Mumpower, who earlier suggested the two take part in debates in all of the 15 counties that make up the 11th Congressional District—or else take part in a “vacation debate” this month while Shuler is in recess from Congress—says his opponent has not only resisted those challenges but also every single request from a handful of organizations that have requested that the two appear together.
Asked whether anything has changed since Mumpower and others began calling for debates, Shuler campaign spokesman Andrew Whalen told Xpress, “There’s nothing new on that front, and I doubt there will be.” In a follow-up phone message later in the day on Aug. 18, however, Whalen seemed to indicate debates weren’t totally out of the question, but he remained vague.

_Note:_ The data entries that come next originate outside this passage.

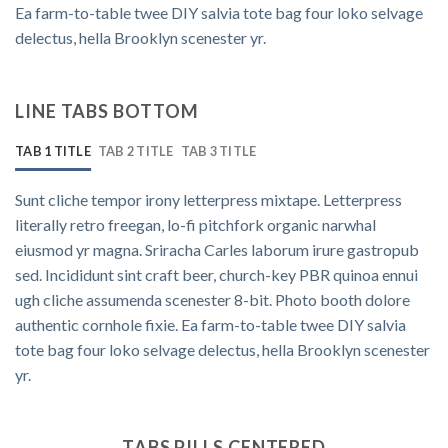
Ea farm-to-table twee DIY salvia tote bag four loko selvage
delectus, hella Brooklyn scenester yr.
LINE TABS BOTTOM
TAB 1 TITLE
TAB 2 TITLE
TAB 3 TITLE
Sunt cliche tempor irony letterpress mixtape. Letterpress
literally retro freegan, lo-fi pitchfork organic narwhal
eiusmod yr magna. Sriracha Carles laborum irure gastropub
sed. Incididunt sint craft beer, church-key PBR quinoa ennui
ugh cliche assumenda scenester 8-bit. Photo booth dolore
authentic cornhole fixie. Ea farm-to-table twee DIY salvia
tote bag four loko selvage delectus, hella Brooklyn scenester
yr.
TABS PILLS CENTERED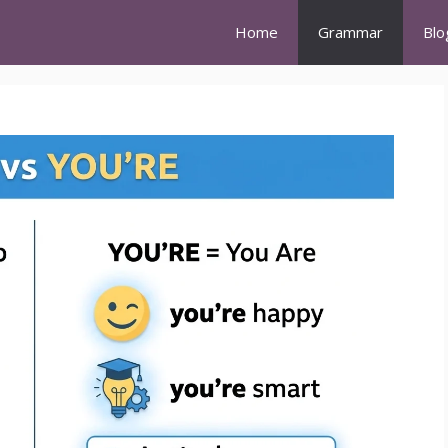
Home
Grammar
Blo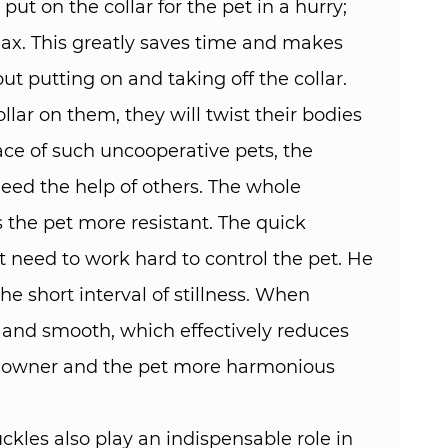
ut on the collar for the pet in a hurry;
elax. This greatly saves time and makes
t putting on and taking off the collar. ​
lar on them, they will twist their bodies
face of such uncooperative pets, the
need the help of others. The whole
s the pet more resistant. The quick
t need to work hard to control the pet. He
he short interval of stillness. When
t and smooth, which effectively reduces
he owner and the pet more harmonious
kles also play an indispensable role in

“No decisions have been made yet on any debates,” Whalen said in the follow-up. “We’re still looking at the schedule. There’s a lot of invitations that have come in. But no decision has been made as of this point. We’re still discussing it within the campaign.”

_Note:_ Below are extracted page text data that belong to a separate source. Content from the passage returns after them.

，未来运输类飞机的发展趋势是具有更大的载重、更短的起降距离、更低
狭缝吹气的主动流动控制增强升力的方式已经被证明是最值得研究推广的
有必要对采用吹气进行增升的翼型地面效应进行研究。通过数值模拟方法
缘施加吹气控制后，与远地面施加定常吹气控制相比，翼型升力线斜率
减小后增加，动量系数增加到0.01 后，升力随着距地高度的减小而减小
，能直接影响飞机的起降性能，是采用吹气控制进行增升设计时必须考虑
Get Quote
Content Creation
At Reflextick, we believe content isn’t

One reason Shuler may be hesitant to debate is the fact that some Washington political handicappers now say Shuler is all but assured of re-election. “But I think he’s just dodging,” says Mumpower, who adds that at this point in the campaign there is no proof, polling or otherwise, that indicates Shuler is a shoo-in, despite holding a whopping money advantage and incumbent name recognition.
“Political animals are woefully adverse to debating; leaders are willing to step forward,” Mumpower says. “I think it’s very hypocritical for this gentleman, who in the last election spoke so enthusiastically for the importance of debates, to dodge them in this election. … I think it’s obvious he’s afraid to debate.”

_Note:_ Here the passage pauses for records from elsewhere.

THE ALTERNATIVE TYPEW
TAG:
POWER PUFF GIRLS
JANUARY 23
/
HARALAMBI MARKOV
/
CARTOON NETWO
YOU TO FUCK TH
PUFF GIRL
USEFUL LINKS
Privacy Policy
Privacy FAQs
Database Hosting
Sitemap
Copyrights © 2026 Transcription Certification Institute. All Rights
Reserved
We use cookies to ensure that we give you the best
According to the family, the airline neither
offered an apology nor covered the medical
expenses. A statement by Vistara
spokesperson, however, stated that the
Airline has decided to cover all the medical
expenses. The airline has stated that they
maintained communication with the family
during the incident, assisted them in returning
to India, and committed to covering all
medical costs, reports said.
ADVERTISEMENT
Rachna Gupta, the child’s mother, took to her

Noting Shuler’s money and other advantages, Mumpower says, “I’ve said from day one I am not going to buy a seat in Congress. I’m going to run hard on the issues and getting in front of people. So debating is important [to my campaign]. But I’m going to debate Heath Shuler whether he participates or not.”
Debate or no—and money or no—Mumpower says he continues to run a vigorous grassroots campaign online and face-to-face, traversing the district on a consistent basis. Rumors of his political death in the race are greatly exaggerated, he says.
“When I suspended my campaign for four days, people jumped all over that,” he says, noting his decision to use the tactic to garner pledges from a majority of the district’s various county Republican parties to uphold a set of traditional Republican values he believes have been warped and sullied during the Bush Administration. “[People] said, ‘Game over,’ which is a bunch on nonsense,” he says. “We went from no counties to 11 counties and were back on line in four days. Those who have faith in our political experts can listen to them. I’m on my mission; I’ll let them speculate and guess as they wish. I would not be running hard if I didn’t think I had a chance of winning.”